* Goal:
Express the lines of all the entries below as one numbered list, leaving out any blank lines.
─── Information given ───
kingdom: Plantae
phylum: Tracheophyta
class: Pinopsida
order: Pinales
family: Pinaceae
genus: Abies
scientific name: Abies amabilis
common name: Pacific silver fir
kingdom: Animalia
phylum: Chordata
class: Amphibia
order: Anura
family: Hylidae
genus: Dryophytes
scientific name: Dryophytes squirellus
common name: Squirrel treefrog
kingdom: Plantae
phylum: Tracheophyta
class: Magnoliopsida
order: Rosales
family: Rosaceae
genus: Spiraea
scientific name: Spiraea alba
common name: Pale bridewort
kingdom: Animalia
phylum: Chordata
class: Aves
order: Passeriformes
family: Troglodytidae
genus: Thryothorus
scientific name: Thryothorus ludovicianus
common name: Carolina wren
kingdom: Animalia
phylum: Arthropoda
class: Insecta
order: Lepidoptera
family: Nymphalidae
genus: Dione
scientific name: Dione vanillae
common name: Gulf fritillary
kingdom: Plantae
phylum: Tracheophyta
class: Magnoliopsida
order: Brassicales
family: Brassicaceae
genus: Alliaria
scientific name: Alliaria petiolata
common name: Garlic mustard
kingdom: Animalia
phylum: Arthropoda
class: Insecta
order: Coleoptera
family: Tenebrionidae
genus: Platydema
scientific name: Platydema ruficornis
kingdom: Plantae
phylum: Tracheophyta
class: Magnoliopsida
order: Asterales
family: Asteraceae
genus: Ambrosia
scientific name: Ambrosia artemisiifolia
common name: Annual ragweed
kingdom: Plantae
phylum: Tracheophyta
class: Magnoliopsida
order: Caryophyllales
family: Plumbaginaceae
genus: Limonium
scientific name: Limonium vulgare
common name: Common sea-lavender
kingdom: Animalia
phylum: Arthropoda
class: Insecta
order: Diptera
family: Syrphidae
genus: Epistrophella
───
* Answer to this exercise:
1. kingdom: Plantae
2. phylum: Tracheophyta
3. class: Pinopsida
4. order: Pinales
5. family: Pinaceae
6. genus: Abies
7. scientific name: Abies amabilis
8. common name: Pacific silver fir
9. kingdom: Animalia
10. phylum: Chordata
11. class: Amphibia
12. order: Anura
13. family: Hylidae
14. genus: Dryophytes
15. scientific name: Dryophytes squirellus
16. common name: Squirrel treefrog
17. kingdom: Plantae
18. phylum: Tracheophyta
19. class: Magnoliopsida
20. order: Rosales
21. family: Rosaceae
22. genus: Spiraea
23. scientific name: Spiraea alba
24. common name: Pale bridewort
25. kingdom: Animalia
26. phylum: Chordata
27. class: Aves
28. order: Passeriformes
29. family: Troglodytidae
30. genus: Thryothorus
31. scientific name: Thryothorus ludovicianus
32. common name: Carolina wren
33. kingdom: Animalia
34. phylum: Arthropoda
35. class: Insecta
36. order: Lepidoptera
37. family: Nymphalidae
38. genus: Dione
39. scientific name: Dione vanillae
40. common name: Gulf fritillary
41. kingdom: Plantae
42. phylum: Tracheophyta
43. class: Magnoliopsida
44. order: Brassicales
45. family: Brassicaceae
46. genus: Alliaria
47. scientific name: Alliaria petiolata
48. common name: Garlic mustard
49. kingdom: Animalia
50. phylum: Arthropoda
51. class: Insecta
52. order: Coleoptera
53. family: Tenebrionidae
54. genus: Platydema
55. scientific name: Platydema ruficornis
56. kingdom: Plantae
57. phylum: Tracheophyta
58. class: Magnoliopsida
59. order: Asterales
60. family: Asteraceae
61. genus: Ambrosia
62. scientific name: Ambrosia artemisiifolia
63. common name: Annual ragweed
64. kingdom: Plantae
65. phylum: Tracheophyta
66. class: Magnoliopsida
67. order: Caryophyllales
68. family: Plumbaginaceae
69. genus: Limonium
70. scientific name: Limonium vulgare
71. common name: Common sea-lavender
72. kingdom: Animalia
73. phylum: Arthropoda
74. class: Insecta
75. order: Diptera
76. family: Syrphidae
77. genus: Epistrophella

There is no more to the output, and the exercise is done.